The task: Write the next part of the forum thread about bank holiday plans, picking up right after its last line.

Text provided:

****************************************

# The Bank Holiday



## altair (Mar 25, 2006)

Where is everyone going this bank holiday? 

Is anyone going to risk the traffic or the weather? 

We are going to Devon for the weekend
Tim


----------



## Lonewolf (Nov 7, 2007)

Thornton le Dale :lol:


----------



## 88781 (May 9, 2005)

Tollerton!


----------



## 100127 (Jul 20, 2006)

Lickhill Manor Caravan Park


----------



## 110631 (Mar 16, 2008)

altair said:


> Where is everyone going this bank holiday?
> 
> Is anyone going to risk the traffic or the weather?
> 
> ...


Kent coast for us
jonb


----------



## bigfoot (May 16, 2005)

Rome, Then a circumnavigation of Italy visiting some Greek Islands as well,culminating with landfall in Venice.


----------



## sallytrafic (Jan 17, 2006)

My allotment


----------



## 96410 (Sep 30, 2005)

work.


----------



## asabrush (Mar 3, 2008)

electric picnic festival with wellies


----------



## autostratus (May 9, 2005)

altair said:


> Where is everyone going this bank holiday?
> 
> Is anyone going to risk the traffic or the weather?
> 
> ...


When is it?
We're probably off to France on the 24th August, is it that weekend?


----------



## mangothemadmonk (Aug 6, 2006)

A full weekend of work at both jobs and thanks for reminding me           

Johnny F


----------



## 104441 (May 11, 2007)

Sutton-on the-Forest near York it's the Northern Centres Rally of the Caravan Club.


----------



## baldybazza (Feb 21, 2007)

Towersey Village Folk Festival for a chilled out (and possibly muddy) weekend


----------



## annetony (May 1, 2005)

at home, there is too much traffic on the road for us, 

we are off this week though so may have a short trip in between tiling the hall

Anne


----------



## 92859 (May 1, 2005)

*bank holiday*

Greetings,

We are going to Rome. 

Roam around the house and get some work done I am afraid, but I may get the 'van washed. :lol:

Next trip will be Pickering all being well, but not making too many plans at the moment.

If I get time I may install some modifications in the 'van.


----------



## Broom (Oct 8, 2007)

Hi All

Two weeks match fishing in Ireland the Arva and Gowna festivals.

Best Regards
Broom


----------



## Melly (Jul 5, 2007)

Our ferry crossing to Calais is on bank holiday Monday as it was the cheapest for some reason and then southern France for a month before nipping into Spain for 2 months as we have not tried the Spanish hospitality yet in a M/H.


----------



## 110631 (Mar 16, 2008)

Melly said:


> Our ferry crossing to Calais is on bank holiday Monday as it was the cheapest for some reason and then southern France for a month before nipping into Spain for 2 months as we have not tried the Spanish hospitality yet in a M/H.


Hi Melly.where r u crossing into Spain from as it was quite busy last time we were there ?
jonb


----------



## Melly (Jul 5, 2007)

****************************************

Given data:
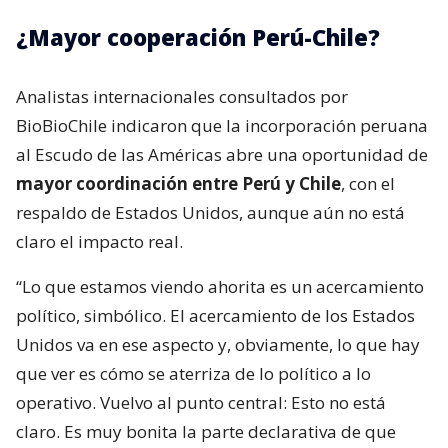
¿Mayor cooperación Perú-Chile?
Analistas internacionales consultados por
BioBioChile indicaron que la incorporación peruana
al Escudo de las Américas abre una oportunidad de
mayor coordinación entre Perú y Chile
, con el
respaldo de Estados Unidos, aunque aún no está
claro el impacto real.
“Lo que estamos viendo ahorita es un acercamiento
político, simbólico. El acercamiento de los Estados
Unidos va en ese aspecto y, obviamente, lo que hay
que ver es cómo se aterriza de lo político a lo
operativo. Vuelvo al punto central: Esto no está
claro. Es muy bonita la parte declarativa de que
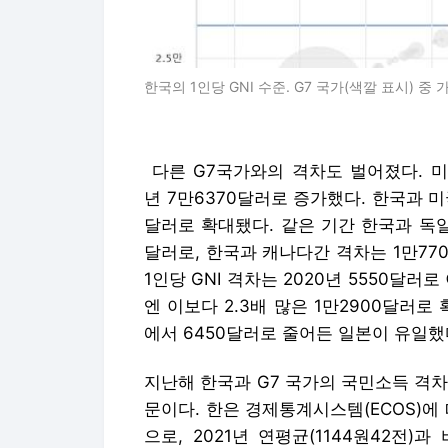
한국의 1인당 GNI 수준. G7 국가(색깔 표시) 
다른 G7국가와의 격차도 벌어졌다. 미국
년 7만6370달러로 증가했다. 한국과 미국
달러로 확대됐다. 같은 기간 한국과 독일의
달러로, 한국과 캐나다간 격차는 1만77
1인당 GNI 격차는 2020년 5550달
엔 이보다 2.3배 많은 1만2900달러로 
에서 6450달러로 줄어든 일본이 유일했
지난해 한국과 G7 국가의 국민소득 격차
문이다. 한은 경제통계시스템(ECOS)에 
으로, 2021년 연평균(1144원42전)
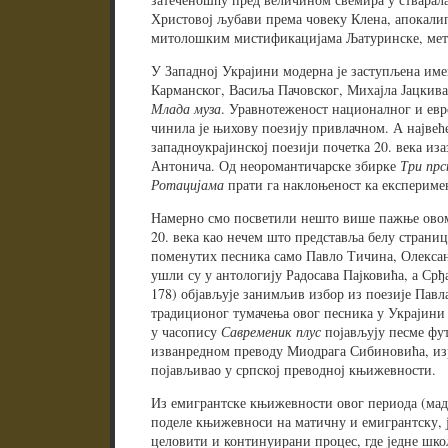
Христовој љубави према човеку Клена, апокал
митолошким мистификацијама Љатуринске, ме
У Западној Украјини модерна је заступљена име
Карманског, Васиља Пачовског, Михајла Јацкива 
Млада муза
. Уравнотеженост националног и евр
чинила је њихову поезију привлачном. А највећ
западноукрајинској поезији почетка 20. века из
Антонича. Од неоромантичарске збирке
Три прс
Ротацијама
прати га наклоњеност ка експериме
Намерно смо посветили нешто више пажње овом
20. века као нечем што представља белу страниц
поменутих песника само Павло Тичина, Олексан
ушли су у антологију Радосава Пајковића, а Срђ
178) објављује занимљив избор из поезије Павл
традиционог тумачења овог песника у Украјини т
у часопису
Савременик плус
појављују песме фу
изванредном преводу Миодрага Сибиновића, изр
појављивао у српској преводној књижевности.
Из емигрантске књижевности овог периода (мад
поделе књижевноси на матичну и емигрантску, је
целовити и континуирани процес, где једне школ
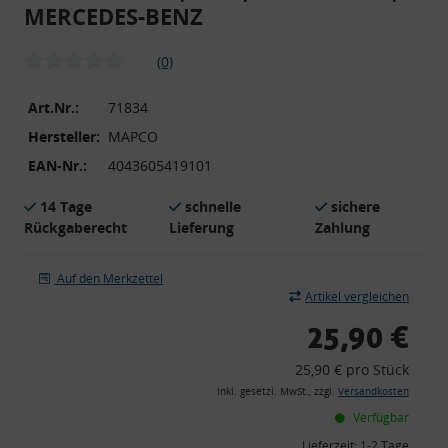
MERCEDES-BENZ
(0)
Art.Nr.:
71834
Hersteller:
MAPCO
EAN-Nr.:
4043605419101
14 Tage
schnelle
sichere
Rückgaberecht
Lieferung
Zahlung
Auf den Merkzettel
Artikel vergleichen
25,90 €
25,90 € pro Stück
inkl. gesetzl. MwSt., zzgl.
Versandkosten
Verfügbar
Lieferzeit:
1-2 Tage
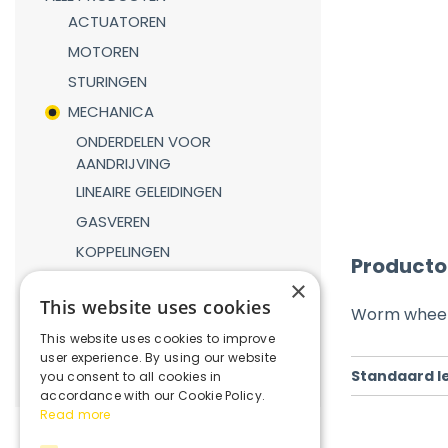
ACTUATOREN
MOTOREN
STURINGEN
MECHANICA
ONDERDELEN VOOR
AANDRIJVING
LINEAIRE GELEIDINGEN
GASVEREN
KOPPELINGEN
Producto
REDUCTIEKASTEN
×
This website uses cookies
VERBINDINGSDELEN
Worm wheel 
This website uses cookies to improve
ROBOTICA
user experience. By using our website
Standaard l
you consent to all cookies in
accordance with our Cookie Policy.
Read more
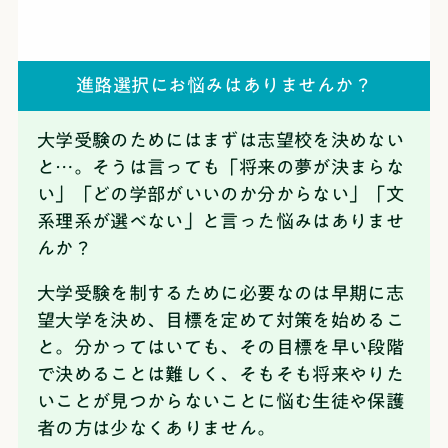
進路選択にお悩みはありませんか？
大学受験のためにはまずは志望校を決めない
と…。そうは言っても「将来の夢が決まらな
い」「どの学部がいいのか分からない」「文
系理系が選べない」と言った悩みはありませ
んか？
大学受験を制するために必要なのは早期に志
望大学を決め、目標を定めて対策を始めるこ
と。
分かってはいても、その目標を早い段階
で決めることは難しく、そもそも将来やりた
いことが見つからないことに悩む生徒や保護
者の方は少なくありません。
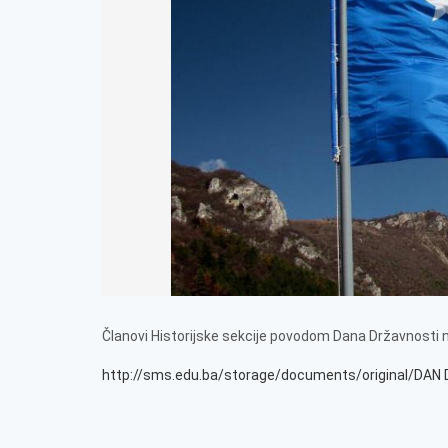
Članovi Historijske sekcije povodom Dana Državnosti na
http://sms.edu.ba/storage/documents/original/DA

****************************************

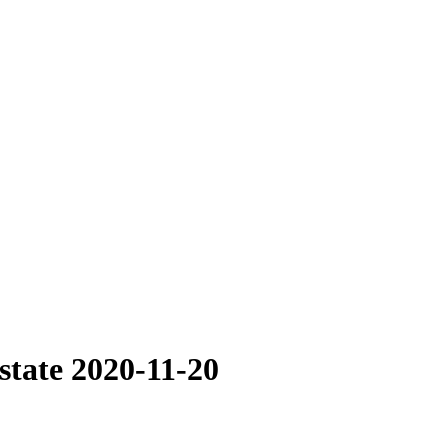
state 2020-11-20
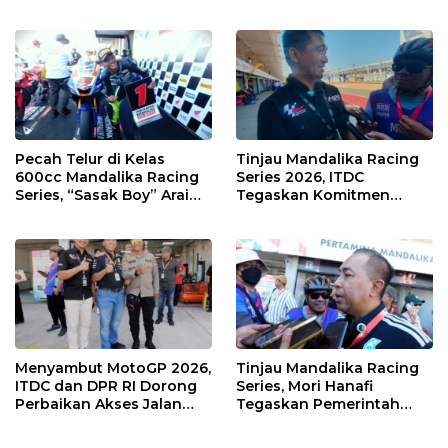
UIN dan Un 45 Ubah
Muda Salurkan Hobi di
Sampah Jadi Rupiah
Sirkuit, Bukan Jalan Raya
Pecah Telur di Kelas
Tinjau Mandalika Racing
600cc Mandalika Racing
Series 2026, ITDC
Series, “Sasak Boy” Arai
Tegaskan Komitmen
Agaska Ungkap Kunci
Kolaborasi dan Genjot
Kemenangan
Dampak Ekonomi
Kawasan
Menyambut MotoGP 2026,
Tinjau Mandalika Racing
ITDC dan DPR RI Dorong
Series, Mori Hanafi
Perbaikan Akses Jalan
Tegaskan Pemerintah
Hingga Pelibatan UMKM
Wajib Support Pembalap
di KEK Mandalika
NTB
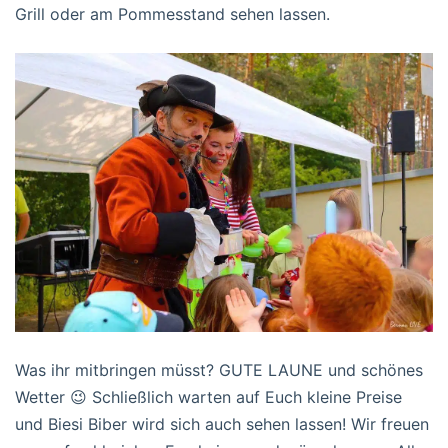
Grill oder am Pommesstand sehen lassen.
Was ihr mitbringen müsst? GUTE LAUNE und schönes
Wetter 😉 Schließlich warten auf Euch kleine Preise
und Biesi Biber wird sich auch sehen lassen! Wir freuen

****************************************

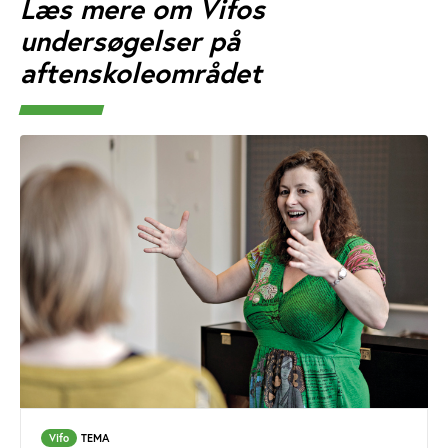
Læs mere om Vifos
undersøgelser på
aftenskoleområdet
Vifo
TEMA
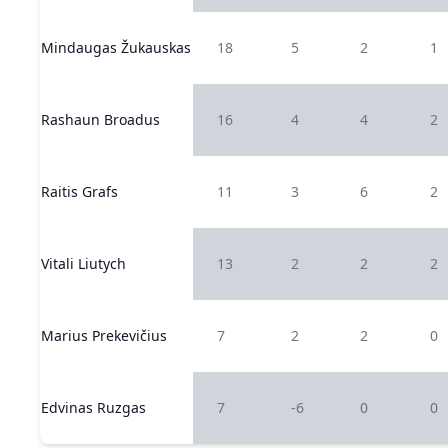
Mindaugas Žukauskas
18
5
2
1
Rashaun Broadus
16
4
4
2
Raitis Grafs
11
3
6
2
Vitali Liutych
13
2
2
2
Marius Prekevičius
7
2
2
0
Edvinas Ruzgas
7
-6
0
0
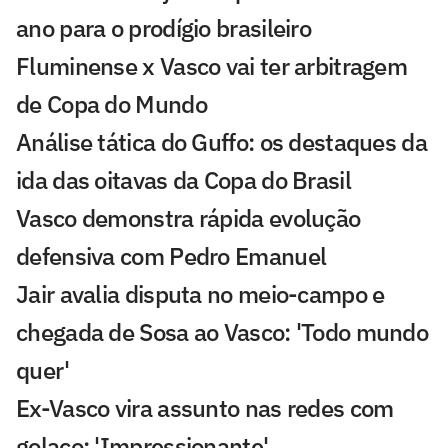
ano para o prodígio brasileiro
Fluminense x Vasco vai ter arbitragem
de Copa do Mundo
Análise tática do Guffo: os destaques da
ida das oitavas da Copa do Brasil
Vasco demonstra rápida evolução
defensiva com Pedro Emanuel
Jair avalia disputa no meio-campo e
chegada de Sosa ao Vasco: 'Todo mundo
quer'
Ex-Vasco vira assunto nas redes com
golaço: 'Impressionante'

****************************************

Task output:
Hi jonb
We will be around Narbonne area and travelling from there on the AP7(E15) to Barcelona.


----------



## bognormike (May 10, 2005)

keeping off the road (a mess on August bank Hols) & doing some work then getting the 'van ready before going through the tunnel on 28th! :lol:


----------



## richardjames (Feb 1, 2006)

OURGATE!!!
Richard


----------



## zappy61 (May 1, 2005)

Bank Holidays bah!

How about getting rid and giving all those that graft the time in holiday to take in agreement with their employer. it would help smooth out the traffic problems, pricing, and probably contribute to reducing greenhouse gasses. School summer holidays are also too long resulting in hiked up prices for parents, why not break them into shorter modules or terms?


Graham


----------



## Dopeyngrumpy (May 13, 2005)

Hi Orange (Neil) 

See you there! 

David


----------



## eddied (May 9, 2005)

*Bank Holiday*

 Ciao tutti,
 The Italian bank holiday (as Spain/France etc) was Friday 15th. with the usual mayhem on the roads, so wouldn't have gone anywhere anyway. Now it's over can't move because I'm under house arrrest and going stir crazy with a plastered up busted foot.  At least am getting waited on hand (and foot).
saluti,
eddied


----------



## TinaGlenn (Jul 7, 2006)

Staying at home, one of the few weekends we are home this summer. Might drag the kids to Longleat, weather permitting, they have been asking to go for ages. :roll: 

Tina


----------



## framptoncottrell (Jan 6, 2006)

Judging horses and riders.


----------



## NEV3 (Feb 7, 2007)

Hi Tim,

We are already in Devon. Bring your wellies and find out where the nearest tractor is to tow you out.

Have fun

NEV3


----------



## spindrifter (Nov 14, 2006)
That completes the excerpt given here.